Devo ser o único ser humano a experienciar isto, dada a situação que vivemos mas a verdade é que há uns dias que estou mais calma. Anormalmente calma, no contexto do meu estado de alerta permanente. E tenho de admitir que até é uma sensação agradável. Estranha, mas agradável.


A culpa é da vacina. Eu sei que parece ridículo extrapolar dali um vislumbre de solução para a hecatombe que atravessamos sobretudo com as duvidosas capacidades de planeamento e a escassa robustez logística dos órgãos que vão manobrar a coisa, mas a ideia de que haverá, a breve trecho, franjas importantes da população imunizadas para a COVID19 faz-me finalmente sentir que começamos a empurrar o camião cisterna que capotou na nossa autoestrada para fora dali.

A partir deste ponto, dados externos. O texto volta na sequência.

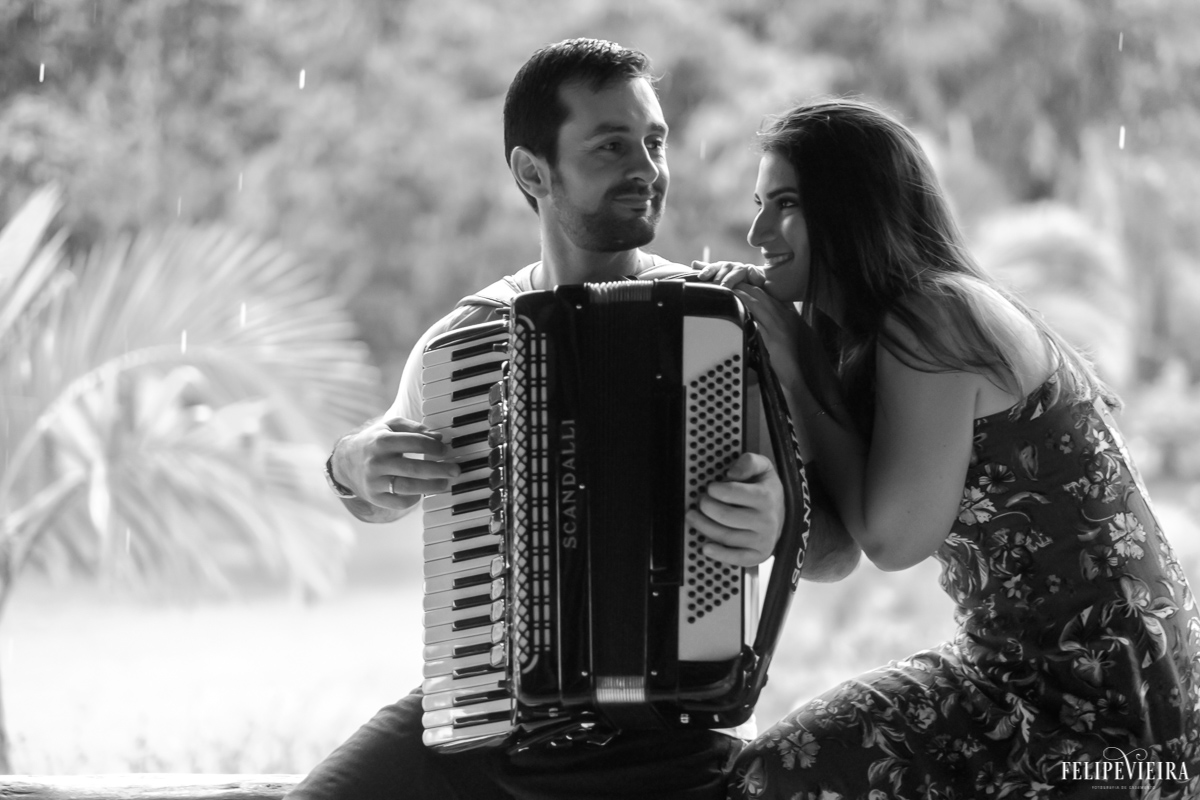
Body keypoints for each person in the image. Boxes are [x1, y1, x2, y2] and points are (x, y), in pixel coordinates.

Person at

E isso permite-nos alguns benefícios. Trazer para o corpo da realidade todas aquelas banalidades que ignorávamos e que agora nos provocam saudades. Alargar o prazo dos nossos sonhos. Já tinha sentido um cheirinho dessa liberdade quando escolhi a especialidade. Para alguém que vai planeando obsessivamente a vida inteira não ter definido nem o poiso nem o objetivo de trabalho para os próximos 5 anos era uma coisa por demais ansiogénica. A minha lista de “talvezes” abriu-se em leque durante as últimas semanas para desaguar num esboço de linha reta, eternamente destinada a curvar-se à medida que o percorro.


É um exercício que faço muitas vezes na minha cabeça e uma por ano no caderno. Mais do que fazer listas de destinos, de projetos e de objetivos (eu faço listas de mais ou menos tudo), são as opções e os caminhos que apago que me fazem sentir melhor. O espaço que liberto dentro da cabeça. Há qualquer coisa de mágico e reconfortante quando uma das muitas linhas que escrevemos se torna o nosso plano A. Quando pegamos nela como quem encontra, num mar de espelhos mais ou menos imprecisos, aquele que se parece mais connosco. Melhor ainda quando esquecemos todos os outros planos e deixamos ecoar dentro de nós aquela voz que em mim surge tão poucas vezes e que diz, de mansinho, mas com a segurança de uma bola de demolição: vai por ali. Estou a ir.